As a novice student of linguistics I didn't take the Sapir-Whorf Hypothesis (or linguistic relativity) very serious; in fact, I thought it very Euro-centric (ie, at once admiring and belittling of the mysteries of being of non-European extraction). Benjamin Lee Whorf (a student of Edward Sapir) wrote about his observations of the Hopi language and its apparent lack of temporal tense in its grammar (ie, no distinct between past, present and future tenses) in trying to prove the veracity of the hypothesis which he and his mentor is named after.
The hypothesis, or linguistic relativity, is a linguistic principle that comes in two different versions (taken from Wikipedia):
"(i) the strong version that language determines thought and that linguistic categories limit and determine cognitive categories; and,
(ii) the weak version that linguistic categories and usage influence thought and certain kinds of non-linguistic behavior.
[ie] that the structure of a language affects the ways in which its speakers are able to conceptualize their world, i.e. their world view".
It was for Whorf's famous analysis of this "ability to conceptualize (and limit) their world view" (in Hopi) that put me off and for no other significant reason.
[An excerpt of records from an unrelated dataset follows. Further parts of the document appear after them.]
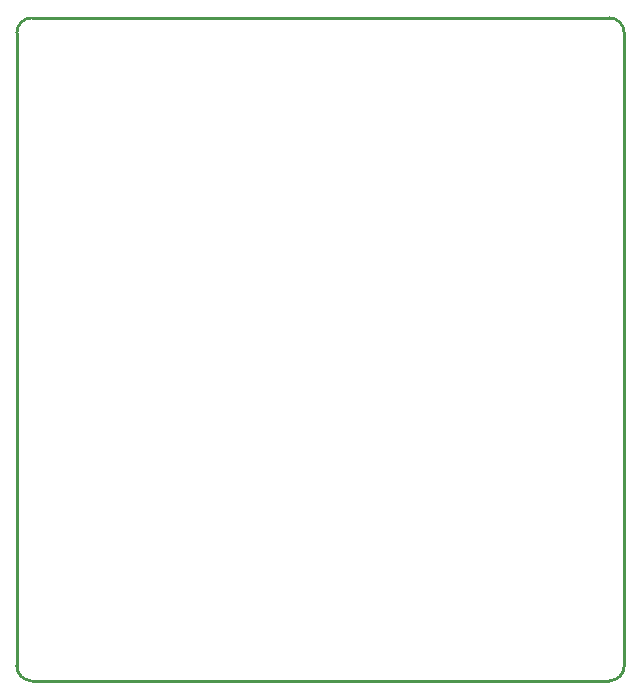
<source format=gm1>
G04*
G04 #@! TF.GenerationSoftware,Altium Limited,Altium Designer,19.0.10 (269)*
G04*
G04 Layer_Color=16711935*
%FSLAX25Y25*%
%MOIN*%
G70*
G01*
G75*
%ADD10C,0.01000*%
D10*
X500000Y497500D02*
G03*
X495000Y492500I0J-5000D01*
G01*
Y281500D02*
G03*
X500000Y276500I5000J0D01*
G01*
X692500D02*
G03*
X697500Y281500I0J5000D01*
G01*
Y492500D02*
G03*
X692500Y497500I-5000J0D01*
G01*
X500000D02*
X502000D01*
X495000Y281500D02*
Y492500D01*
X500000Y276500D02*
X692500D01*
X697500Y281500D02*
Y492500D01*
X502000Y497500D02*
X692500D01*
M02*

</source>
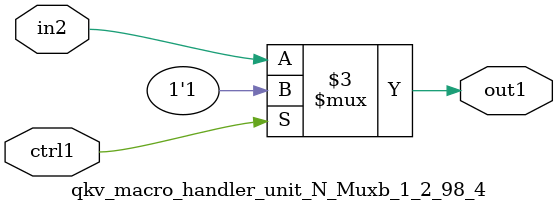
<source format=v>

`timescale 1ps / 1ps


module qkv_macro_handler_unit_N_Muxb_1_2_98_4( in2, ctrl1, out1 );

    input in2;
    input ctrl1;
    output out1;
    reg out1;

    
    // rtl_process:qkv_macro_handler_unit_N_Muxb_1_2_98_4/qkv_macro_handler_unit_N_Muxb_1_2_98_4_thread_1
    always @*
      begin : qkv_macro_handler_unit_N_Muxb_1_2_98_4_thread_1
        case (ctrl1) 
          1'b1: 
            begin
              out1 = 1'b1;
            end
          default: 
            begin
              out1 = in2;
            end
        endcase
      end

endmodule



</source>
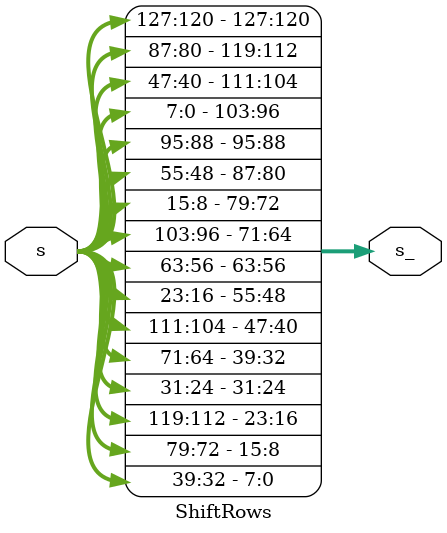
<source format=v>
module ShiftRows(
    input [127:0] s,
    output  [127:0] s_
    );

    assign s_[127:120] = s[127:120];
    assign s_[95:88] = s[95:88];    
    assign s_[63:56] = s[63:56];
    assign s_[31:24] = s[31:24];

    assign s_[119:112] = s[87:80];
    assign s_[87:80] = s[55:48];
    assign s_[55:48] = s[23:16];
    assign s_[23:16] = s[119:112];

    assign s_[111:104] = s[47:40];
    assign s_[79:72] = s[15:8];
    assign s_[47:40] = s[111:104];
    assign s_[15:8] = s[79:72];

    assign s_[103:96] = s[7:0];
    assign s_[71:64] = s[103:96];
    assign s_[39:32] = s[71:64];
    assign s_[7:0] = s[39:32];
endmodule
</source>
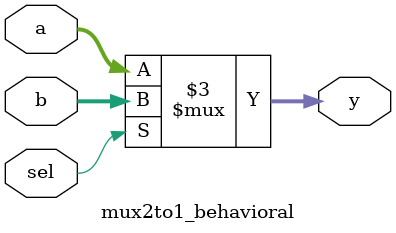
<source format=v>
module mux2to1_behavioral #(parameter WIDTH = 8) (
    input wire [WIDTH-1:0] a,
    input wire [WIDTH-1:0] b,
    input wire sel,
    output reg [WIDTH-1:0] y
);
    always @(*) begin
        if (sel)
            y = b;
        else
            y = a;
    end
endmodule

</source>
As a student of language I knew that human languages have this amazing ability to compensate or account for grammatical distinctions (or lack thereof) at the supra-segmental level (ie, using tone, stress, prosody, and socio-temporal context) that are not immediately obvious and overt, especially for non-native speakers of a given language. In fact, there is another linguistic principle that any human language can be translated (or rendered) into any other human language - a position where I was coming from.
Over the years the hypothesis has worked its magic on me for I see its fugue and variety in thinkers that I admire in other other fields like mathematics, philosophy and science: Ludwig Wittgenstein; Bertrand Russell; Gregory Bateson; Umberto Eco; John Dewey; Paulo Freire; Ivan Illich; Max Weber; Northrop Frye, etc. etc. - all of whom have something significant to say about humanity and just treatment of human/social relations; not to mention that we (human beings) have this wonderful ability to learn and educate ourselves and transcend our present circumstances - all, by way of conscious and conscientious use of language.
Now, having set the mise-en-scène, I would like to talk about modernist and postmodernist use of language. From my present-day perspective (as an armchair philosopher), I take much of these two eras with (perhaps unfounded) irony.
The biting-at-the-bit optimism of modernism was a reaction against the stifling conservativism and its social structures of ages past which, in turn, post modernism tried to supplant. But the thing that strikes me as fools'-errandish about the two eras is the means and language both used to bring down the obsolete and passé: blunt force with sledgehammer, militaristic terms. The thing that makes them fools'-errandish, in my mind, is the superficial and ready buy-in to demagoguery without much thought given to the consequences and the contemporary, more humane alternatives that were in the air of the times. This is uncannily reminiscent of the rise of heretical cults and demagogues when Christianity was first introduced to Inuit.
There is something of narcissistic and fool-hardy about the two ages with hugely inflated views of their respective "exceptionalism" and justification for expansionist drives inherent in the ages. The influential and prevalent thought of the times - such as the doctrine of Malthus which states that the barbaric and violent "struggle" for existence (more precisely, thriving) of all living things "inevitably" results from the geometric progression of population growth and the arithmetic progression of food sources (ie, from agriculture) - sought philosophical and ideological currency in much the same manner in which their violent sadomasicism were couched.
In Darwinistic terms, these "successful" life forms (and peoples, by extension) were "selected" by Nature precisely because they were able to beat out their more numerous (ie, superfluous) lesser, weaker kind and therefore deserving to thrive from the benefits of the "spoils of war" and just rewards.
But there is an alternative, much humbler and humane interpretation, namely: that the geometric progression of population growth stems precisely from extremely high attrition/mortality rates found in Nature. Those that survive to reproductive maturity are no more "deserving" than their less successful kind; the blind designs of Nature make for random and accidental lots for us all (there but for the grace of Nature go I). In fact, the more humane and enlightened the life modes of human societies, the slower the population grows, the longer the life expectancies. This seems to be the way of better life prospects in general - at least in human societies.
The unfortunate choice of militaristic terms tend to give the wrong impressions. Scientific "revolutions", for eg, rarely supplant wholesale their predecessors nor do them violence by any stretch: these revolutions, more likely, refine and make closer the approximations to facts and accounting for their place in the perceptual frameworks that is the theories that came before them. Scientific revolutions are really more like maturation processes, as in St. Paul's epistle 1 Corinthians 13: when I was a child, I spoke as a child, I understood as a child...
Last point: why is it that the field of study of human societies is called "anthropology" for non-European cultures, and for Europeans, "sociology"?